While walking down Delancey Street, we came upon a small, bargain store going out of business. I HAD to go inside to be amidst the frenzy of quickly emptying shelves and shoppers scrambling for rock-bottom bargains. And then there were the aisles like this in the back of the store.
These empty aisles made of cheap, discoloured pegboard remind me of my run working in a dollar store in the last year of high school. I took the job before the store had opened and without knowing what I would be selling. I was simultaneously offered a job across the mall at a Reitman's but was drawn in by the mystery of dollar goods. I was very familiar with the budget department store having been brought up on Bargain Harold's and The BiWay (both said with a husky 20 year, 2-pack per day habit) but could not wrap my head around a profitable market in bottles of shitty shampoo and kitchen gadgetry. It was also really hard to imagine keeping up a cheery front for the next 11 months in a blandy clothing store -- I basically got the Reitman's job by putting on my best game face and answering that awful, "Why would you be bad for this job?" question by saying that, "It would be hard to resist the temptation to spend my pay cheques on quality Reitman's clothing." High school and college are bullshitter training grounds.

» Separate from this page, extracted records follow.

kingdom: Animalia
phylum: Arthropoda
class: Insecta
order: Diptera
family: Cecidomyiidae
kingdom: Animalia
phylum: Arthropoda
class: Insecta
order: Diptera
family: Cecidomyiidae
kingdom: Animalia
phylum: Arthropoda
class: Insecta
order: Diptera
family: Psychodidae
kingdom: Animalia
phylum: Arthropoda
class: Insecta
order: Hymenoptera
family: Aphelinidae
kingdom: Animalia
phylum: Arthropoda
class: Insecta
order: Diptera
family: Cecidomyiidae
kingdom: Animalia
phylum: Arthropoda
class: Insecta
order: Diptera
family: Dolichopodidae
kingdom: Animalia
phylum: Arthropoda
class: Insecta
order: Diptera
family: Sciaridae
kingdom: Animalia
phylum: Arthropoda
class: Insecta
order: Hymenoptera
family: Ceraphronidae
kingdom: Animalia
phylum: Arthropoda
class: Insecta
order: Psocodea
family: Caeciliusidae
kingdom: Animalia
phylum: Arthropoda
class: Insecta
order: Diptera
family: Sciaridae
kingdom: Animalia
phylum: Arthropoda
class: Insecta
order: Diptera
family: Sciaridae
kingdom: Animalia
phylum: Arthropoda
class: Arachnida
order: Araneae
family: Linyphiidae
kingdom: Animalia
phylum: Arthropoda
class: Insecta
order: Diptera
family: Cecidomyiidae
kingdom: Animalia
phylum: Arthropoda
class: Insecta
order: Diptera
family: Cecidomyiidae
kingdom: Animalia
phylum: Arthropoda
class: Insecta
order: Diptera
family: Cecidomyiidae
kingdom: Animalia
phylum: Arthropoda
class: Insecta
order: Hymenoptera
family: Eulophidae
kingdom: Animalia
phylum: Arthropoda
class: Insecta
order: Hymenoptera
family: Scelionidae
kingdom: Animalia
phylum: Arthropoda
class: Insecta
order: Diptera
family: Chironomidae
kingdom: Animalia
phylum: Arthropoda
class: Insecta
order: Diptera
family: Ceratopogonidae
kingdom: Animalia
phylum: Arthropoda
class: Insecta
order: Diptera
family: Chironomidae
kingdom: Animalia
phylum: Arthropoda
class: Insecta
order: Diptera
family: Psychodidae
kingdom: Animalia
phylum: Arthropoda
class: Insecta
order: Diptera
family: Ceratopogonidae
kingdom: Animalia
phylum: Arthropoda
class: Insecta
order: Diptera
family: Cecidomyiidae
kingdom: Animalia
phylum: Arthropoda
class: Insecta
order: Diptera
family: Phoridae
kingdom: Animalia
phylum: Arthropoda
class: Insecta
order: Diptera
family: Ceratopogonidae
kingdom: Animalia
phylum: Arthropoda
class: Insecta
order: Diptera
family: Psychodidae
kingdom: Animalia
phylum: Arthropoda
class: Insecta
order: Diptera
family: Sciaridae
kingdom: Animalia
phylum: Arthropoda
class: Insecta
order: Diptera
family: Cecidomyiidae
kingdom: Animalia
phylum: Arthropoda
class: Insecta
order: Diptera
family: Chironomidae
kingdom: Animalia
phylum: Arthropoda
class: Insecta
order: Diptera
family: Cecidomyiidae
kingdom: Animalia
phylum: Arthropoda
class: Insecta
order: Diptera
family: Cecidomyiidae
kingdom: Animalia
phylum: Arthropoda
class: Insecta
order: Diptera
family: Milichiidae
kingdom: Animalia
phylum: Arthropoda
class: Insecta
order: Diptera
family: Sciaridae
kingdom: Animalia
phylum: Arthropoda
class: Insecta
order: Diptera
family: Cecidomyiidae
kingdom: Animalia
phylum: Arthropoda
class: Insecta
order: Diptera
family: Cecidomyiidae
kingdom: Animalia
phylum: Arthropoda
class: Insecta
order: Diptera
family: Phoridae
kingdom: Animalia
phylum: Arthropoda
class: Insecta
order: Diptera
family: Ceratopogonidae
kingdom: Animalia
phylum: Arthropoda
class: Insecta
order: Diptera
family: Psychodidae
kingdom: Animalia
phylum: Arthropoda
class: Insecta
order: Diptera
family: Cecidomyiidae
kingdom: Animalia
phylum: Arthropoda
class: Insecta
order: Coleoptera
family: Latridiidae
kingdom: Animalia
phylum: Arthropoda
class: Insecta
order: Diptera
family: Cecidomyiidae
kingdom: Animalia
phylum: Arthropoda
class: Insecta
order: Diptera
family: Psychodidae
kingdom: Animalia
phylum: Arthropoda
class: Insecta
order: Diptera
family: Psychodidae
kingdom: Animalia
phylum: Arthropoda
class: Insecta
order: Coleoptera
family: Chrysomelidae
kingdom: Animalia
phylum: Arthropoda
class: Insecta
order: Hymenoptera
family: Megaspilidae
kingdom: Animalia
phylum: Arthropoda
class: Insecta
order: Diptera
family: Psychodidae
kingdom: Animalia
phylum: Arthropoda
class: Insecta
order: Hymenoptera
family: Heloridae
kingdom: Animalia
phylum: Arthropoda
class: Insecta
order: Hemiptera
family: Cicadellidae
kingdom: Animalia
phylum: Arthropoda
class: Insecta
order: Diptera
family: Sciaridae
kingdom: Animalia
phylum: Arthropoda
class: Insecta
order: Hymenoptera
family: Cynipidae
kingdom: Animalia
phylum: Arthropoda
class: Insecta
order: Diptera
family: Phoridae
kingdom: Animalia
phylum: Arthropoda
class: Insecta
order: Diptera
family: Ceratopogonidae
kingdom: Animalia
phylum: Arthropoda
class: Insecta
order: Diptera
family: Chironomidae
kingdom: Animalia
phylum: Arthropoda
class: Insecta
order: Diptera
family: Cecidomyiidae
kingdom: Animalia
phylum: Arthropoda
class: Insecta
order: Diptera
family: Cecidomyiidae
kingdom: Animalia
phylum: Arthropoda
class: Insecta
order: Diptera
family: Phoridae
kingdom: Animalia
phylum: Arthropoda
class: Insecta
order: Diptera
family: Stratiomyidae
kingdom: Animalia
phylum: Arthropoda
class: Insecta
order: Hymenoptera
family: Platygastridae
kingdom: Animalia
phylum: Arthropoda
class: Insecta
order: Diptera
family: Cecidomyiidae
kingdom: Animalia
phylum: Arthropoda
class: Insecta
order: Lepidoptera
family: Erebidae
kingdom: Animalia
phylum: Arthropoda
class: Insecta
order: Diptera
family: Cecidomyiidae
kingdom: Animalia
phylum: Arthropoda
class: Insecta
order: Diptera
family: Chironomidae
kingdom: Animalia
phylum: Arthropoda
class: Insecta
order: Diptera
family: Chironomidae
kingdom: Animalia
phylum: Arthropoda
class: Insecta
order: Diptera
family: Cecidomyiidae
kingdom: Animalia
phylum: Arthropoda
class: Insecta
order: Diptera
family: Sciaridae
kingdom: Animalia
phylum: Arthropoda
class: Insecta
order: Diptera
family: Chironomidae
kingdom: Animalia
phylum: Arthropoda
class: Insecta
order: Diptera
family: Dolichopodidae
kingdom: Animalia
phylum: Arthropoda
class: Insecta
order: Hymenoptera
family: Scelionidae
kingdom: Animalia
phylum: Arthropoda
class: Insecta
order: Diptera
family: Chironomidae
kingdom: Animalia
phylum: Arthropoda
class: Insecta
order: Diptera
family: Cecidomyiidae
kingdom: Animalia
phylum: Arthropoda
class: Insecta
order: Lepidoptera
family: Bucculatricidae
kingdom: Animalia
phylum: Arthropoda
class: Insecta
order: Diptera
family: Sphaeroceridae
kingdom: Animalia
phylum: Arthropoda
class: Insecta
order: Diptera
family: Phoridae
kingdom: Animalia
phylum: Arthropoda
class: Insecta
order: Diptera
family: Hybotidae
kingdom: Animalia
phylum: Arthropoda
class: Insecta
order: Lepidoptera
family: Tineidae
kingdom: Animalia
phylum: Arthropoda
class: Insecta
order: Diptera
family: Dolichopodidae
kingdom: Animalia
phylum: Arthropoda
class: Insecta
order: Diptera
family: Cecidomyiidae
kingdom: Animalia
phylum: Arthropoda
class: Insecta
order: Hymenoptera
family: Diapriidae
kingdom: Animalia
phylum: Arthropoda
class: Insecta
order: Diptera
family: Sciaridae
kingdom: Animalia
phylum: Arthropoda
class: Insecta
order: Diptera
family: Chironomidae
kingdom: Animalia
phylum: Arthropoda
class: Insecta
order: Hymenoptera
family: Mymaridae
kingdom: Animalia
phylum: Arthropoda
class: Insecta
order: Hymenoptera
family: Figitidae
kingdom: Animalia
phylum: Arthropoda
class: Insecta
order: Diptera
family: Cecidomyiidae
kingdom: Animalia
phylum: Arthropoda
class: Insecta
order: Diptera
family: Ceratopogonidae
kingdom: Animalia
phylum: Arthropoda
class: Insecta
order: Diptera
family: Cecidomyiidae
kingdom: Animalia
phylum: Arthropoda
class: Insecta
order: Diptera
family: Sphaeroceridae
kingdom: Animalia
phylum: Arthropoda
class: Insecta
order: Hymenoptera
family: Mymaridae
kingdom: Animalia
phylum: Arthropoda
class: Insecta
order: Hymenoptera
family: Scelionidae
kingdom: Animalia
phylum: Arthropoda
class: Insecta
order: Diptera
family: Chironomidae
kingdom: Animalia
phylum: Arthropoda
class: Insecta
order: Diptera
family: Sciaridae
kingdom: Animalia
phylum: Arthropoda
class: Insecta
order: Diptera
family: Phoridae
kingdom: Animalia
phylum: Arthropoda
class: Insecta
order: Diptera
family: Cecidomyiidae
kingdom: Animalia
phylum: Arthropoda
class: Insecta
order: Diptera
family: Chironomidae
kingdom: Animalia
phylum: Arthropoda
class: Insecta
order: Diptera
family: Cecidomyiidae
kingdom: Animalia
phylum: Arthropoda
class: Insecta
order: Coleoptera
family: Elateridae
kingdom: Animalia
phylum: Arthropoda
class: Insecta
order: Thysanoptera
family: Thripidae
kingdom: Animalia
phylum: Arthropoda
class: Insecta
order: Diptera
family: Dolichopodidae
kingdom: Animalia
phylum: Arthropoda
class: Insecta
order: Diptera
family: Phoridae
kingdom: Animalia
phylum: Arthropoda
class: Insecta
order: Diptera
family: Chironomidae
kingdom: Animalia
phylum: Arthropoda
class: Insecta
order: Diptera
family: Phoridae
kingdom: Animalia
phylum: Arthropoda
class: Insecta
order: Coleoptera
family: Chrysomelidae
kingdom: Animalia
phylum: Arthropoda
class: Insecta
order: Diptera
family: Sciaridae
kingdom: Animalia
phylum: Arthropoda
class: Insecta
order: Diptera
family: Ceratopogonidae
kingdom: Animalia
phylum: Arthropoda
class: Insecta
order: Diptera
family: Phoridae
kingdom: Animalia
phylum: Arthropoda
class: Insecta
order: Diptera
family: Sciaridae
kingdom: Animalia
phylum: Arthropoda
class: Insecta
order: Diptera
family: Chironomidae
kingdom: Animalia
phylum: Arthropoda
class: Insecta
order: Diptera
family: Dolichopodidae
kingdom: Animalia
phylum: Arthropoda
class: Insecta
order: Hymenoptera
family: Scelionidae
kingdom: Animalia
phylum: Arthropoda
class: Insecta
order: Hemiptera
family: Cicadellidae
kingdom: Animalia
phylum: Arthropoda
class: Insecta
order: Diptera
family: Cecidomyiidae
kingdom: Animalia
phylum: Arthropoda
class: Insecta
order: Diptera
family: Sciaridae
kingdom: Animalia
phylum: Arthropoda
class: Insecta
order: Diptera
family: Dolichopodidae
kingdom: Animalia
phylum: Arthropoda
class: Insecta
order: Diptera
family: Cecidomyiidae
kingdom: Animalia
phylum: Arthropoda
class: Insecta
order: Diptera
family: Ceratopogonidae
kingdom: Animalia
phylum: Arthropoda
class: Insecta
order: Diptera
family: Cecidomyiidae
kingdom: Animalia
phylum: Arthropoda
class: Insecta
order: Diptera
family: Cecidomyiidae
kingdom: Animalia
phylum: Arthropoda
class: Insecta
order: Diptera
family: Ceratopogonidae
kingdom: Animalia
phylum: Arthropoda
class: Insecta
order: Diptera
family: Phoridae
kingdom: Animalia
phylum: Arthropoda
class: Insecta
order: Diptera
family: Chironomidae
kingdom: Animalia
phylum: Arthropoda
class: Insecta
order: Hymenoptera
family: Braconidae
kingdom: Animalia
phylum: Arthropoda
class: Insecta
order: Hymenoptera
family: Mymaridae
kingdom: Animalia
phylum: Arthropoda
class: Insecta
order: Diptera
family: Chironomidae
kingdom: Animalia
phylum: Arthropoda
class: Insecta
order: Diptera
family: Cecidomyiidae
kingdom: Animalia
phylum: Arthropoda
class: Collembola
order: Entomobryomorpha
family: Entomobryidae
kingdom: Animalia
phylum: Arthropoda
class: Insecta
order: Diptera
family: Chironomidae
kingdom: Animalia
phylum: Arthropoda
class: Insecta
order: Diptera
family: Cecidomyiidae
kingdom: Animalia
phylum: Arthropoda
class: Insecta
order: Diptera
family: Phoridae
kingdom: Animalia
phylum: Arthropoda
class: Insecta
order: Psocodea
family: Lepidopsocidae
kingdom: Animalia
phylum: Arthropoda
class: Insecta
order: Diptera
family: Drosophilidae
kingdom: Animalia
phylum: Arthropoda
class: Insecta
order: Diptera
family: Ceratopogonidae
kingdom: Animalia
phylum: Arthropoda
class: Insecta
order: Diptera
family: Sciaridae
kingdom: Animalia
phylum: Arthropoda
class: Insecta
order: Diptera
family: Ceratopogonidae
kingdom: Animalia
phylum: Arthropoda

When I think back, I can see that I really wasn't at all prepared for the Dollar Store. I was not prepared for the way people get about a possible bargain. Stereotyping and prejudice would have you think it was a lower-class thing but you'd be wrong. It was all kinds of people from all walks of life. My attitude as a worker was that the Dollar Store was a great leveler -- regardless of class and no matter how inflated their sense of entitlement, everyone got exactly a dollar's worth of service.
We had constant line-ups to the back of the store until well past Xmas. And as a cashier I wasn't just ringing in purchases and mediating money transactions. Some people saw me as their coat check girl; women in furs wanted me to be their personal shopper or child minder; others relayed a detailed inventory of every purchase explaining why and for whom they were buying that bubblegum pink bingo dauber or reclining ceramic bear. Many people expected free gift-wrapping for that reclining ceramic bear. One woman confided intimate details of a life-long drug addiction. A mother and grandmother pair ignored a child's plea to use the bathroom, leaving her to deposit a watery shit on the floor. Guess who had to clean it up? One mall regular (there were many) came into the store daily and could not leave without bringing a steak knife up to the counter.
Every job I have ever had has taught me something about people, the social world, and the craziness of life, but it was at the Dollar Store where I lost the ability to look people in the eye.